**WHAT THE EXERCISE ASKS**:
Search the material below for the string "Caddesi" and copy each line where it appears.

** MATERIAL TO PROCESS follows **

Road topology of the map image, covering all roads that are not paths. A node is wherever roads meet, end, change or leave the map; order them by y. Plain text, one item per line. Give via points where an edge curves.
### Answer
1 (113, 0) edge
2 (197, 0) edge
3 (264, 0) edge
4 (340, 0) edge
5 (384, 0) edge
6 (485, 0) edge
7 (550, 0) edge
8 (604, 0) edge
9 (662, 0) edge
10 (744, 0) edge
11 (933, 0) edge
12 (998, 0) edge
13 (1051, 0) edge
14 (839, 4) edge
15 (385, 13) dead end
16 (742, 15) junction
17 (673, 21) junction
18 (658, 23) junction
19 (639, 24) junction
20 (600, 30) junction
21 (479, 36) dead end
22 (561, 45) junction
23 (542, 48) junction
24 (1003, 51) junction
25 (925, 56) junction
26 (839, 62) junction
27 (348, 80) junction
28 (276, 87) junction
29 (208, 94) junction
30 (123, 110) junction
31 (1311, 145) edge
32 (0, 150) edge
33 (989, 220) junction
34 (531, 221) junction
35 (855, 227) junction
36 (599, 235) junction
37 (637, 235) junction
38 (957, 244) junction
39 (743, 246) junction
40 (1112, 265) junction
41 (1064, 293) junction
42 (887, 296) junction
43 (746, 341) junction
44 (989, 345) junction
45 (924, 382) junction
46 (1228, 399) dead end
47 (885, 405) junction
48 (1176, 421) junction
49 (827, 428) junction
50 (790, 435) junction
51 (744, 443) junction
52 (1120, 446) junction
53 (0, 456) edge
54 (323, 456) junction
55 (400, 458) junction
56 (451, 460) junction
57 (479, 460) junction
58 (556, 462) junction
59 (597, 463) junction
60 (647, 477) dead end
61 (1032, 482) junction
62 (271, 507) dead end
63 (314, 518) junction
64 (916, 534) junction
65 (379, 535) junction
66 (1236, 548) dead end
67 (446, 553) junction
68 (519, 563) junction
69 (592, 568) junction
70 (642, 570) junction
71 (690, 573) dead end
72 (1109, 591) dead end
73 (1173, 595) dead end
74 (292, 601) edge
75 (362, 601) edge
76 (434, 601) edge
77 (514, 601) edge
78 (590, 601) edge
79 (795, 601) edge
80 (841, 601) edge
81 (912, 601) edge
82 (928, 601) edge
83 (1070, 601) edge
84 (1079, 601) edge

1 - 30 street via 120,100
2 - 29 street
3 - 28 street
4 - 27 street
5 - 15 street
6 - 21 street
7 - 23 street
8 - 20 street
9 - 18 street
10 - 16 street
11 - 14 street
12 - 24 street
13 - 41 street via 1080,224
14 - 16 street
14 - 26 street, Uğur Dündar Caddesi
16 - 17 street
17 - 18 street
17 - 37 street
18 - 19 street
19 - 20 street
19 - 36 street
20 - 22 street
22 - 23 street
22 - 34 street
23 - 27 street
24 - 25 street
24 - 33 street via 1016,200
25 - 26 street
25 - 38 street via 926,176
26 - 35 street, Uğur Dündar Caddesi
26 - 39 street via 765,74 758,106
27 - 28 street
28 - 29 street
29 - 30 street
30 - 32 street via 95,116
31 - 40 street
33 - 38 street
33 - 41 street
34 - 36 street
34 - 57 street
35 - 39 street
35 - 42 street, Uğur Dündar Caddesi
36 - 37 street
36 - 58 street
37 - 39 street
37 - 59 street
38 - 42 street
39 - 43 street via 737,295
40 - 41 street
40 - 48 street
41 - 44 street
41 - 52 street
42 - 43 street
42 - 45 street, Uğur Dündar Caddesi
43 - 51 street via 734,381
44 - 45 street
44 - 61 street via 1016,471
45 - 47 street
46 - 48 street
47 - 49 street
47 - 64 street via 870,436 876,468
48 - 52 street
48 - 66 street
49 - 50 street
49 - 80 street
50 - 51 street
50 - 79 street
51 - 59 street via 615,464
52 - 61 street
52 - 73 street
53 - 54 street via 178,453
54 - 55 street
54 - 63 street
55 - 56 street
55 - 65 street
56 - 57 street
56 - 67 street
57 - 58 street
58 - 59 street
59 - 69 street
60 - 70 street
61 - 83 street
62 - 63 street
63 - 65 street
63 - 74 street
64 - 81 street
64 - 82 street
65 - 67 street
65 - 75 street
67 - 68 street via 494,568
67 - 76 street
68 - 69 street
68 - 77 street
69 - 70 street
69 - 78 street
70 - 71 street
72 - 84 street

** End of MATERIAL TO PROCESS **

**TASK SOLUTION**:
14 - 26 street, Uğur Dündar Caddesi
26 - 35 street, Uğur Dündar Caddesi
35 - 42 street, Uğur Dündar Caddesi
42 - 45 street, Uğur Dündar Caddesi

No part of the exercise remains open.